Plus, he wrote a book about perseverance and leadership and is frequently referred to as a genius.
But Carpenter said Trestman’s smarts rubbed people the wrong way for a while.
“I think it was some of the bookish look, the lawyerish look as somebody described it to me,” Carpenter said. “I think some of it was that idea that he wasn’t going to come out drinking. He wasn’t going to hang out in bars with other coaches.”
That seems to be something Trestman was able to work through in Montreal because London calls him a friend.
“We look at Coach Trestman as one of the players," Bennett said. "He’s just like one of the guys out there. He’s like a teammate to us. He’s not just a coach. He’s part of this team.”
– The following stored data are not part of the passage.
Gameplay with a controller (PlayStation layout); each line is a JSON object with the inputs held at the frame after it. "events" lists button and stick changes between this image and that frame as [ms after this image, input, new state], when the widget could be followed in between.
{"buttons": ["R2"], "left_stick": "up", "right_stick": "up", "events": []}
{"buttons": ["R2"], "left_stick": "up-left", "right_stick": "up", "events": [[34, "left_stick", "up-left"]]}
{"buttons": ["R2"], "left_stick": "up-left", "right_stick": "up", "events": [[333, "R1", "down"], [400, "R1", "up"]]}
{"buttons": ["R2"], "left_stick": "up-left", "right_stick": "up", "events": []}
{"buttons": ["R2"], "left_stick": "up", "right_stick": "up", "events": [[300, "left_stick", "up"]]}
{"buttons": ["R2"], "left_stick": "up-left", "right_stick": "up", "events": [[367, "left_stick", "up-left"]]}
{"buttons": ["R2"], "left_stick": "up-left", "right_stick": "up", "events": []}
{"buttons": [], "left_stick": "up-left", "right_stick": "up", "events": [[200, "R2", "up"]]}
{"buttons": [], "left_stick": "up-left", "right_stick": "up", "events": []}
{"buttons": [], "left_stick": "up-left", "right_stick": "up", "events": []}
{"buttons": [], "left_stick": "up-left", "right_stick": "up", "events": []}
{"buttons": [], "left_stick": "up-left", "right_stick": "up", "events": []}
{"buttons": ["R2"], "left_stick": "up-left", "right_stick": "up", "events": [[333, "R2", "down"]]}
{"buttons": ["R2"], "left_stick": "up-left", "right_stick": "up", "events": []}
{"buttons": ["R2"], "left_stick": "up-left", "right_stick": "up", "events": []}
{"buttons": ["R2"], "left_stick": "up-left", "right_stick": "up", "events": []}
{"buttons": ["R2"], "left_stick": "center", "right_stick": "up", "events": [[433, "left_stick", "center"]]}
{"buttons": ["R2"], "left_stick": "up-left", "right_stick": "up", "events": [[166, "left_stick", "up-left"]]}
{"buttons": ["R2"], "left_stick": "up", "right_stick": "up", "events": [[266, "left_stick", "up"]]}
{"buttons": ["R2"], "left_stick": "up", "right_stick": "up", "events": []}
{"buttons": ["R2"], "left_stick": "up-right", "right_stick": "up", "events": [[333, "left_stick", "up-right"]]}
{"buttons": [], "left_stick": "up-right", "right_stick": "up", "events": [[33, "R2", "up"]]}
WBEZ sports contributor Cheryl Raye-Stout has been covering the Monsters of the Midway for the better part of three decades.
She’s not sure about the Wonka analogy, but, "If they could make the playoffs, then the Golden Ticket I think would be punched then,” she said.
The surest way to do that, she said, is to get Jay Cutler to buy in, and that shouldn't be too difficult for Trestman. He’s coached some of the NFL’s best quarterbacks. He coached Steve Young and Rich Gannon. Gannon won the NFL MVP in 2002 during Trestman’s time in Oakland.
He made it clear from the moment he arrived in Chicago he’s committed to Cutler.
“The formula for success for a quarterback in the NFL is too complicated to project,” Trestman said. “And we know that over the years that we think a guy’s gonna make it, and then he doesn't. You know the number one marriage in all of sports is the marriage between a quarterback and his coach. That’s it. It starts there and then everything proceeds from that. There’s gotta be a connection and there’s gotta be an element of trust, professional trust, that you have to have.”
Raye-Stout thinks that approach will work this year.
“Trestman took all of every negative play that Cutler had last year, all the sacks, all the interceptions, all the bad plays and showed it to him. To kind of show him, this is what we’re gonna work on," she said. "Jay was taken aback at first and then realized, he was dealing with someone that was not just on his level but above his level.”
At the end of the day, Bears fans won’t care if he’s Wonka, a lawyer, a quarterback coach, a stockbroker or a genius, so long as he’s a winner.
This segment aired on October 5, 2013.